It has a lot of relevance to the thieves at Exxon Mobil and Royal Dutch Shell and Chevron. Rich or
poor Venezuelans can buy gasoline at fifteen cents a gallon.

But it has no relevance as to whether oil that Cuba allows China to drill in the Florida Gulf for us in China will have an effect on global oil markets, which was the specific topic we were discussing.

Almost any factoid has relevance to somebody somewhere. That doen't make every factoid relevant to every discussion.
 
Please explain the obscene 25 billion dollars in profits Exxon has made this past year? And the
400 million its CEO made?

I'm not sure if this question is directed to me or not. I assume it doesn't as the question has not obvious relevance to the issue we were disucssing: whether Chinese drilling in the Florida Gulf would have an effect on global oil markets.
 
And how can Venezuela afford to do that and we can't?

Are you serious?

Because Venezuela is a net oil producer, because the government essentially owns all that oil, and because their per-capita AND gross oil consumption is significantly lower than ours. The people don't really understand that those low prices are really being paid for by themselves, in the form of reduced government services or higher taxes. But it's off balance sheet: the numbers never get added together and presented as a bill to the voter, because it's profits that are passed up, rather than profits that are taken away.

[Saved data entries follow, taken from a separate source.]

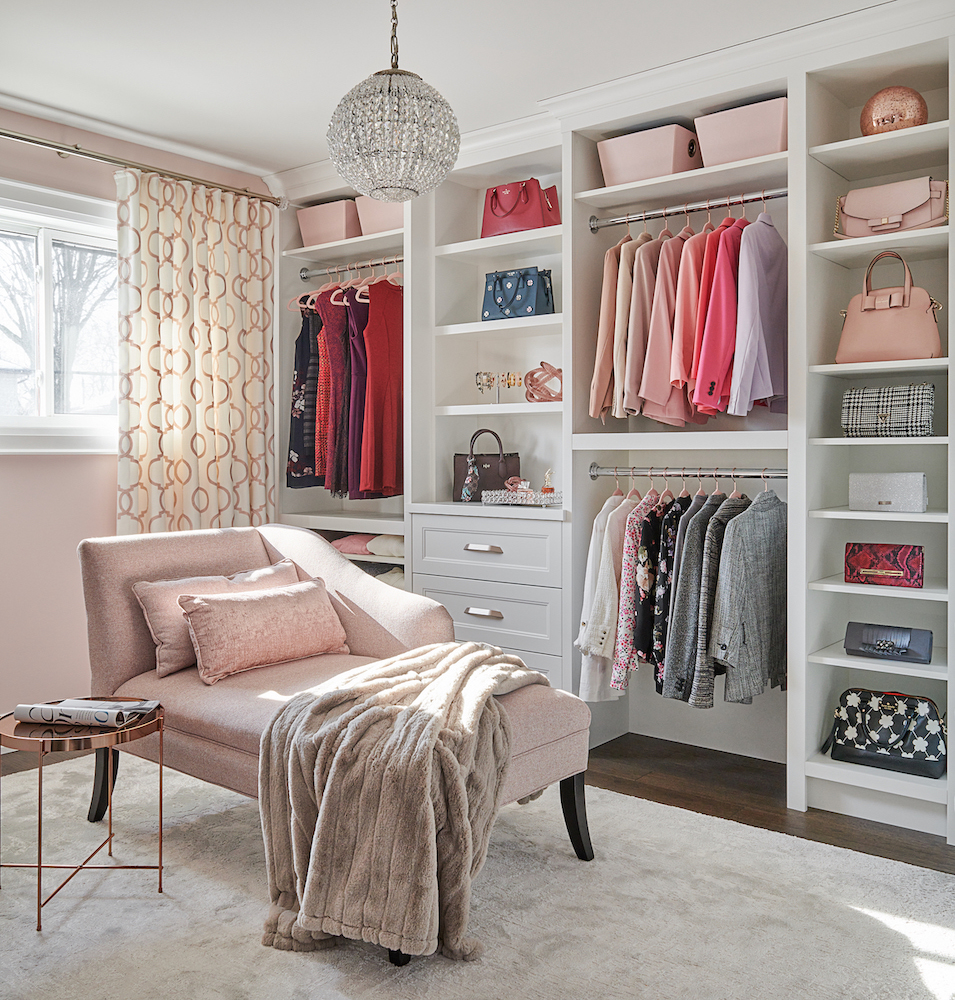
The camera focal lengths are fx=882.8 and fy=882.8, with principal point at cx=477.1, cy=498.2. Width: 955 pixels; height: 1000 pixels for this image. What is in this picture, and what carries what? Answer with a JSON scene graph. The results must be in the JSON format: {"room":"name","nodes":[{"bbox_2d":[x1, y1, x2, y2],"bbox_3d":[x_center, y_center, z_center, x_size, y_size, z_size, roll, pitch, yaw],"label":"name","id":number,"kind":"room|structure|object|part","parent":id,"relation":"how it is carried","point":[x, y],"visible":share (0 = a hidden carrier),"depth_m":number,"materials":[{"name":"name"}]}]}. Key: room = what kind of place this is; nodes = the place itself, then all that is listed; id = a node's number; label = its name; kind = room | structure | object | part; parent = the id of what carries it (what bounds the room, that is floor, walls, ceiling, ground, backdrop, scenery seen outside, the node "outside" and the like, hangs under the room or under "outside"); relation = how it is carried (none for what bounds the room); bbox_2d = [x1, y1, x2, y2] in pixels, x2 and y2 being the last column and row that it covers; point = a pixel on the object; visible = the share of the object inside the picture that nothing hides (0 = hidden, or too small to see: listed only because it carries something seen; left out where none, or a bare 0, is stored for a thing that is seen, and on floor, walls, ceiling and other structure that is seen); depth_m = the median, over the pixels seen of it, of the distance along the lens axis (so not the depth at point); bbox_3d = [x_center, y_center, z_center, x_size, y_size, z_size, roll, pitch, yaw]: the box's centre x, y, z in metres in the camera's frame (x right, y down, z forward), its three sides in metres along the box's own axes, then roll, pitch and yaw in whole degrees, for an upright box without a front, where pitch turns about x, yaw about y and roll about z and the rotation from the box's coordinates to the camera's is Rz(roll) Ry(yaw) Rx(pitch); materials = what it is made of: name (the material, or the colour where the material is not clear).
{"room":"closet","nodes":[
{"label":"closet","id":0,"kind":"room"},
{"bbox_2d":[0,105,272,728],"bbox_3d":[-2.169,-0.278,3.268,0.158,2.584,3.932,1,1,39],"label":"pink wall","id":1,"kind":"structure","parent":0,"point":[107,497],"depth_m":3.68,"materials":[{"name":"pink paint"}]},
{"bbox_2d":[0,176,119,455],"bbox_3d":[-1.888,-0.718,3.582,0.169,1.117,1.361,1,1,39],"label":"window","id":2,"kind":"structure","parent":1,"relation":"in","point":[45,249],"depth_m":3.73,"materials":[{"name":"white glass"}]},
{"bbox_2d":[0,128,283,206],"bbox_3d":[-1.775,-1.430,3.515,0.146,0.061,2.314,1,1,39],"label":"curtain rod","id":3,"kind":"object","parent":1,"relation":"attached to","point":[62,148],"visible":0.93,"depth_m":3.79,"materials":[{"name":"metal"}]},
{"bbox_2d":[114,167,278,534],"bbox_3d":[-1.258,-0.285,4.034,0.110,2.266,0.851,1,1,39],"label":"curtain","id":4,"kind":"object","parent":3,"relation":"hanging from","point":[255,432],"visible":0.76,"depth_m":3.99,"materials":[{"name":"beige fabric"}]},
{"bbox_2d":[0,0,910,174],"bbox_3d":[-0.387,-1.572,2.032,4.504,0.106,4.206,1,1,39],"label":"ceiling","id":5,"kind":"structure","parent":0,"point":[29,90],"depth_m":3.07,"materials":[{"name":"white paint"}]},
{"bbox_2d":[327,0,460,202],"bbox_3d":[-0.236,-1.178,2.485,0.371,0.694,0.367,1,1,39],"label":"chandelier","id":6,"kind":"object","parent":5,"relation":"hanging from","point":[389,87],"visible":0.99,"depth_m":2.38,"materials":[{"name":"glass"}]},
{"bbox_2d":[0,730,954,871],"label":"floor","id":7,"kind":"structure","parent":0,"point":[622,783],"depth_m":3.07,"materials":[{"name":"brown wood"}]},
{"bbox_2d":[0,752,954,999],"bbox_3d":[-0.515,1.039,2.031,3.171,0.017,2.792,1,1,39],"label":"rug","id":8,"kind":"object","parent":7,"relation":"on","point":[163,900],"visible":0.77,"depth_m":2.21,"materials":[{"name":"carpet"}]},
{"bbox_2d":[1,700,166,933],"bbox_3d":[-1.056,0.810,2.345,0.443,0.456,0.442,1,1,39],"label":"side table","id":9,"kind":"object","parent":8,"relation":"on","point":[38,867],"visible":0.81,"depth_m":2.25,"materials":[{"name":"gold metal"}]},
{"bbox_2d":[14,698,159,726],"bbox_3d":[-1.019,0.552,2.334,0.296,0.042,0.209,0,1,10],"label":"magazine","id":10,"kind":"object","parent":9,"relation":"on","point":[36,715],"visible":0.99,"depth_m":2.26,"materials":[{"name":"paper"}]},
{"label":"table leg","id":11,"kind":"part","parent":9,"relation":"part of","materials":[{"name":"gold metal"}]},
{"bbox_2d":[82,522,592,954],"bbox_3d":[-0.498,0.582,2.721,1.518,0.900,0.866,1,1,39],"label":"chaise lounge","id":12,"kind":"object","parent":8,"relation":"on","point":[161,560],"visible":0.59,"depth_m":2.76,"materials":[{"name":"fabric"}]},
{"bbox_2d":[134,559,299,676],"bbox_3d":[-0.847,0.402,2.980,0.225,0.292,0.584,1,1,39],"label":"pink pillow","id":13,"kind":"object","parent":12,"relation":"on","point":[161,619],"visible":0.51,"depth_m":2.83,"materials":[{"name":"pink fabric"}]},
{"bbox_2d":[176,577,350,686],"bbox_3d":[-0.692,0.422,2.890,0.221,0.261,0.605,1,1,39],"label":"pink pillow","id":14,"kind":"object","parent":12,"relation":"on","point":[234,610],"visible":0.99,"depth_m":2.78,"materials":[{"name":"pink fabric"}]},
{"bbox_2d":[254,640,549,963],"bbox_3d":[-0.143,0.718,2.286,0.607,0.522,0.862,0,1,23],"label":"throw blanket","id":15,"kind":"object","parent":12,"relation":"on","point":[358,724],"visible":0.93,"depth_m":2.00,"materials":[{"name":"beige fabric"}]},
{"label":"leg","id":16,"kind":"part","parent":12,"relation":"part of","materials":[{"name":"black wood"}]},
{"bbox_2d":[273,3,954,844],"bbox_3d":[0.424,-0.231,3.647,3.561,2.522,0.726,1,1,39],"label":"built-in closet","id":17,"kind":"object","parent":7,"relation":"on","point":[803,186],"visible":0.64,"depth_m":3.39,"materials":[{"name":"white paint"}]},
{"bbox_2d":[296,198,362,246],"bbox_3d":[-0.696,-1.329,4.401,0.346,0.202,0.269,1,1,39],"label":"pink storage box","id":18,"kind":"object","parent":17,"relation":"on","point":[318,221],"visible":0.73,"depth_m":4.29,"materials":[{"name":"pink fabric"}]},
{"bbox_2d":[296,256,403,280],"bbox_3d":[-0.557,-1.142,4.299,0.878,0.054,0.056,1,1,39],"label":"clothes rod","id":19,"kind":"object","parent":17,"relation":"attached to","point":[304,277],"visible":0.77,"depth_m":4.36,"materials":[{"name":"silver metal"}]},
{"bbox_2d":[286,301,323,486],"bbox_3d":[-0.847,-0.553,4.485,0.196,1.016,0.237,0,1,-4],"label":"floral dress","id":20,"kind":"object","parent":19,"relation":"hanging from","point":[304,338],"visible":0.47,"depth_m":4.43,"materials":[{"name":"fabric"}]},
{"bbox_2d":[316,285,352,496],"bbox_3d":[-0.664,-0.539,4.328,0.176,1.067,0.234,0,1,-11],"label":"red dress","id":21,"kind":"object","parent":19,"relation":"hanging from","point":[328,364],"visible":0.55,"depth_m":4.26,"materials":[{"name":"red fabric"}]},
{"bbox_2d":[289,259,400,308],"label":"hangers","id":22,"kind":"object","parent":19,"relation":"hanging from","point":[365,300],"visible":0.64,"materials":[{"name":"pink plastic"}]},
{"bbox_2d":[342,286,369,498],"bbox_3d":[-0.551,-0.528,4.304,0.093,1.068,0.351,1,1,39],"label":"purple dress","id":23,"kind":"object","parent":19,"relation":"hanging from","point":[356,359],"visible":0.41,"depth_m":4.21,"materials":[{"name":"purple fabric"}]},
{"bbox_2d":[355,276,403,498],"bbox_3d":[-0.440,-0.526,4.215,0.112,1.070,0.410,1,1,39],"label":"red dress","id":24,"kind":"object","parent":19,"relation":"hanging from","point":[382,396],"visible":0.72,"depth_m":4.16,"materials":[{"name":"red fabric"}]},
{"bbox_2d":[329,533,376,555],"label":"folded sweater","id":25,"kind":"object","parent":17,"relation":"in","point":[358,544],"visible":0.59,"depth_m":4.30,"materials":[{"name":"pink fabric"}]},
{"bbox_2d":[354,195,404,235],"bbox_3d":[-0.383,-1.332,4.237,0.331,0.193,0.285,1,1,39],"label":"storage box","id":26,"kind":"object","parent":17,"relation":"on","point":[386,221],"visible":0.51,"depth_m":4.15,"materials":[{"name":"pink fabric"}]},
{"bbox_2d":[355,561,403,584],"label":"folded clothes","id":27,"kind":"object","parent":17,"relation":"in","point":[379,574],"visible":0.22,"depth_m":4.25,"materials":[{"name":"grey fabric"}]},
{"bbox_2d":[365,533,404,558],"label":"folded sweater","id":28,"kind":"object","parent":17,"relation":"in","point":[377,539],"visible":0.54,"depth_m":4.13,"materials":[{"name":"fabric"}]},
{"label":"drawer pull","id":29,"kind":"part","parent":17,"relation":"part of","materials":[{"name":"metal"}]},
{"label":"pull","id":30,"kind":"part","parent":17,"relation":"part of","materials":[{"name":"metal"}]},
{"bbox_3d":[0.016,0.214,3.612,0.646,0.202,0.121,1,1,39],"label":"drawer","id":31,"kind":"part","parent":17,"relation":"part of","materials":[{"name":"white paint"}]},
{"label":"drawer","id":32,"kind":"part","parent":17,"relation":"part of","materials":[{"name":"white paint"}]},
{"bbox_2d":[453,429,523,501],"bbox_3d":[0.046,-0.149,4.028,0.313,0.327,0.145,0,1,-1],"label":"brown handbag","id":33,"kind":"object","parent":17,"relation":"on","point":[490,462],"visible":0.8,"depth_m":3.99,"materials":[{"name":"leather"}]},
{"bbox_2d":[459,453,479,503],"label":"scarf","id":34,"kind":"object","parent":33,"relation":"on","point":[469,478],"visible":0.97,"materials":[{"name":"multicoloured fabric"}]},
{"bbox_2d":[473,370,523,403],"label":"bracelets","id":35,"kind":"object","parent":17,"relation":"on","point":[488,378],"visible":0.96,"depth_m":3.94,"materials":[{"name":"gold metal"}]},
{"bbox_2d":[481,266,554,321],"bbox_3d":[0.172,-0.883,3.856,0.326,0.240,0.165,1,1,39],"label":"blue handbag","id":36,"kind":"object","parent":17,"relation":"in","point":[530,298],"visible":0.95,"depth_m":3.81,"materials":[{"name":"blue leather"}]},
{"bbox_2d":[480,177,561,236],"bbox_3d":[0.185,-1.253,3.871,0.366,0.272,0.181,1,1,39],"label":"red handbag","id":37,"kind":"object","parent":17,"relation":"in","point":[511,211],"visible":0.85,"depth_m":3.81,"materials":[{"name":"red leather"}]},
{"bbox_2d":[482,490,561,506],"bbox_3d":[0.205,-0.001,3.739,0.350,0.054,0.215,1,1,39],"label":"tray","id":38,"kind":"object","parent":17,"relation":"on","point":[506,502],"visible":0.93,"depth_m":3.66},
{"bbox_2d":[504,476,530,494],"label":"ornament","id":39,"kind":"object","parent":38,"relation":"on","point":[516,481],"visible":0.76,"depth_m":3.88,"materials":[{"name":"pink"}]},
{"bbox_2d":[540,469,554,494],"bbox_3d":[0.299,-0.062,3.761,0.058,0.129,0.054,0,1,-5],"label":"perfume bottle","id":40,"kind":"object","parent":38,"relation":"on","point":[546,481],"visible":0.8,"depth_m":3.74,"materials":[{"name":"glass"}]},
{"bbox_2d":[524,361,562,402],"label":"decorative knot","id":41,"kind":"object","parent":17,"relation":"on","point":[542,364],"visible":0.83,"depth_m":3.68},
{"bbox_2d":[597,123,699,186],"bbox_3d":[0.680,-1.289,3.441,0.358,0.193,0.268,1,1,39],"label":"storage bin","id":42,"kind":"object","parent":17,"relation":"in","point":[666,165],"visible":0.77,"depth_m":3.34,"materials":[{"name":"pink fabric"}]},
{"bbox_2d":[586,463,785,479],"bbox_3d":[0.798,-0.101,3.264,0.868,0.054,0.057,1,1,39],"label":"lower clothes rail","id":43,"kind":"object","parent":17,"relation":"attached to","point":[593,471],"visible":0.86,"depth_m":3.27,"materials":[{"name":"silver metal"}]},
{"bbox_2d":[578,487,636,703],"bbox_3d":[0.536,0.342,3.382,0.125,0.817,0.460,1,1,39],"label":"white jacket","id":44,"kind":"object","parent":43,"relation":"hanging from","point":[610,581],"visible":0.53,"depth_m":3.27,"materials":[{"name":"white fabric"}]},
{"bbox_2d":[612,490,662,690],"bbox_3d":[0.655,0.330,3.348,0.107,0.753,0.508,1,1,39],"label":"floral blouse","id":45,"kind":"object","parent":43,"relation":"hanging from","point":[652,497],"visible":0.5,"depth_m":3.19,"materials":[{"name":"fabric"}]},
{"bbox_2d":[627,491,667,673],"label":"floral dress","id":46,"kind":"object","parent":43,"relation":"hanging from","point":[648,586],"visible":0.45,"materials":[{"name":"black fabric"}]},
{"bbox_2d":[647,490,694,687],"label":"floral blouse","id":47,"kind":"object","parent":43,"relation":"hanging from","point":[683,502],"visible":0.47,"depth_m":3.15,"materials":[{"name":"black fabric"}]},
{"bbox_2d":[660,490,722,705],"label":"gray jacket","id":48,"kind":"object","parent":43,"relation":"hanging from","point":[688,565],"visible":0.59,"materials":[{"name":"grey fabric"}]},
{"bbox_2d":[678,490,749,708],"bbox_3d":[0.853,0.331,3.147,0.120,0.758,0.516,1,1,39],"label":"gray jacket","id":49,"kind":"object","parent":43,"relation":"hanging from","point":[728,511],"visible":0.59,"depth_m":3.02,"materials":[{"name":"grey fabric"}]},
{"bbox_2d":[712,486,787,705],"bbox_3d":[0.967,0.315,3.029,0.137,0.750,0.495,1,1,39],"label":"gray jacket","id":50,"kind":"object","parent":43,"relation":"hanging from","point":[742,663],"visible":0.93,"depth_m":2.95,"materials":[{"name":"grey fabric"}]},
{"bbox_2d":[585,188,788,232],"bbox_3d":[0.813,-1.082,3.285,0.877,0.055,0.055,1,1,39],"label":"closet rod","id":51,"kind":"object","parent":17,"relation":"attached to","point":[593,228],"visible":0.91,"depth_m":3.29,"materials":[{"name":"silver metal"}]},
{"bbox_2d":[589,232,632,421],"bbox_3d":[0.556,-0.679,3.464,0.118,0.764,0.393,1,1,39],"label":"blazer","id":52,"kind":"object","parent":51,"relation":"hanging from","point":[612,275],"visible":0.57,"depth_m":3.35,"materials":[{"name":"beige fabric"}]},
{"bbox_2d":[612,227,662,419],"bbox_3d":[0.642,-0.670,3.419,0.109,0.762,0.428,1,1,39],"label":"beige jacket","id":53,"kind":"object","parent":51,"relation":"hanging from","point":[638,305],"visible":0.57,"depth_m":3.29,"materials":[{"name":"beige fabric"}]},
{"bbox_2d":[633,224,700,424],"bbox_3d":[0.763,-0.663,3.363,0.123,0.769,0.517,1,1,39],"label":"pink jacket","id":54,"kind":"object","parent":51,"relation":"hanging from","point":[655,389],"visible":0.66,"depth_m":3.24,"materials":[{"name":"pink fabric"}]},
{"bbox_2d":[665,219,715,415],"bbox_3d":[0.861,-0.683,3.320,0.120,0.742,0.491,1,1,39],"label":"pink jacket","id":55,"kind":"object","parent":51,"relation":"hanging from","point":[685,319],"visible":0.57,"depth_m":3.16,"materials":[{"name":"pink fabric"}]},
{"bbox_2d":[690,214,746,416],"bbox_3d":[0.938,-0.662,3.228,0.127,0.746,0.537,1,1,39],"label":"red jacket","id":56,"kind":"object","parent":51,"relation":"hanging from","point":[713,385],"visible":0.65,"depth_m":3.07,"materials":[{"name":"fabric"}]},
{"bbox_2d":[728,204,788,414],"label":"white jacket","id":57,"kind":"object","parent":51,"relation":"hanging from","point":[758,389],"visible":0.88,"depth_m":3.00,"materials":[{"name":"purple fabric"}]},
{"bbox_2d":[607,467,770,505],"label":"hangers","id":58,"kind":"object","parent":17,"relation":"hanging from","point":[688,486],"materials":[{"name":"pink plastic"}]},
{"bbox_2d":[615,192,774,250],"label":"hangers","id":59,"kind":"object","parent":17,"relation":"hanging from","point":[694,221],"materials":[{"name":"pink plastic"}]},
{"bbox_2d":[694,96,787,167],"bbox_3d":[0.999,-1.274,3.198,0.353,0.198,0.275,1,1,39],"label":"storage bin","id":60,"kind":"object","parent":17,"relation":"in","point":[749,139],"visible":0.7,"depth_m":3.10,"materials":[{"name":"pink fabric"}]},
{"bbox_2d":[843,542,923,587],"bbox_3d":[1.342,0.213,2.912,0.250,0.128,0.156,1,1,39],"label":"red handbag","id":61,"kind":"object","parent":17,"relation":"in","point":[871,565],"visible":0.99,"depth_m":2.86,"materials":[{"name":"red leather"}]},
{"bbox_2d":[823,688,949,777],"bbox_3d":[1.370,0.767,2.953,0.410,0.237,0.187,1,1,39],"label":"handbag","id":62,"kind":"object","parent":17,"relation":"on","point":[869,748],"visible":0.99,"depth_m":2.90,"materials":[{"name":"black leather"}]},
{"bbox_2d":[848,471,927,511],"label":"clutch bag","id":63,"kind":"object","parent":17,"relation":"in","point":[918,488],"visible":0.99,"depth_m":2.85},
{"bbox_2d":[841,383,935,436],"bbox_3d":[1.348,-0.284,2.894,0.284,0.170,0.165,1,1,39],"label":"bag","id":64,"kind":"object","parent":17,"relation":"in","point":[885,413],"visible":0.99,"depth_m":2.84,"materials":[{"name":"fabric"}]},
{"bbox_2d":[843,621,935,663],"bbox_3d":[1.352,0.467,2.912,0.287,0.101,0.140,1,1,39],"label":"handbag","id":65,"kind":"object","parent":17,"relation":"in","point":[906,649],"visible":0.99,"depth_m":2.89,"materials":[{"name":"leather"}]},
{"bbox_2d":[837,252,942,362],"bbox_3d":[1.344,-0.614,2.880,0.332,0.364,0.160,1,1,39],"label":"handbag","id":66,"kind":"object","parent":17,"relation":"in","point":[871,310],"visible":0.95,"depth_m":2.84,"materials":[{"name":"leather"}]},
{"bbox_2d":[834,177,947,238],"bbox_3d":[1.358,-0.939,2.908,0.349,0.193,0.182,1,1,39],"label":"handbag","id":67,"kind":"object","parent":17,"relation":"in","point":[873,223],"visible":0.95,"depth_m":2.86,"materials":[{"name":"pink leather"}]},
{"bbox_2d":[859,85,926,135],"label":"clutch bag","id":68,"kind":"object","parent":17,"relation":"in","point":[920,115],"visible":0.71,"depth_m":2.87,"materials":[{"name":"metal"}]},
{"label":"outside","id":69,"kind":"structure","parent":0,"visible":0},
{"label":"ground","id":70,"kind":"structure","parent":69,"visible":0},
{"bbox_2d":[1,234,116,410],"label":"tree","id":71,"kind":"object","parent":70,"relation":"on","point":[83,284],"visible":0.47,"materials":[{"name":"plant"}]}
]}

The US government, on the other hand, doesn't own the oil in the US, or the oil we need to import, there's no profit to forgo: it would have to fork out cash to provide a subsidy. And because our consumption is much higher, and because it would be even higher still if prices were dropped that low, the amount of cash would be enormous. And it would have to come from taxing people directly. Would you pay significantly higher taxes in order to get lower gas prices? That's pretty stupid.

Not to mention, since demand would be much higher at lower prices, you'd either have gas shortages or you'd have to increase capacity significantly, and the only way to increase capacity significantly would be to pay the oil companies even more money, which means subsidies would most likely exacerbate the problem you object to: high exective compensation for oil companies.

All this would be obvious if you had a clue about economics.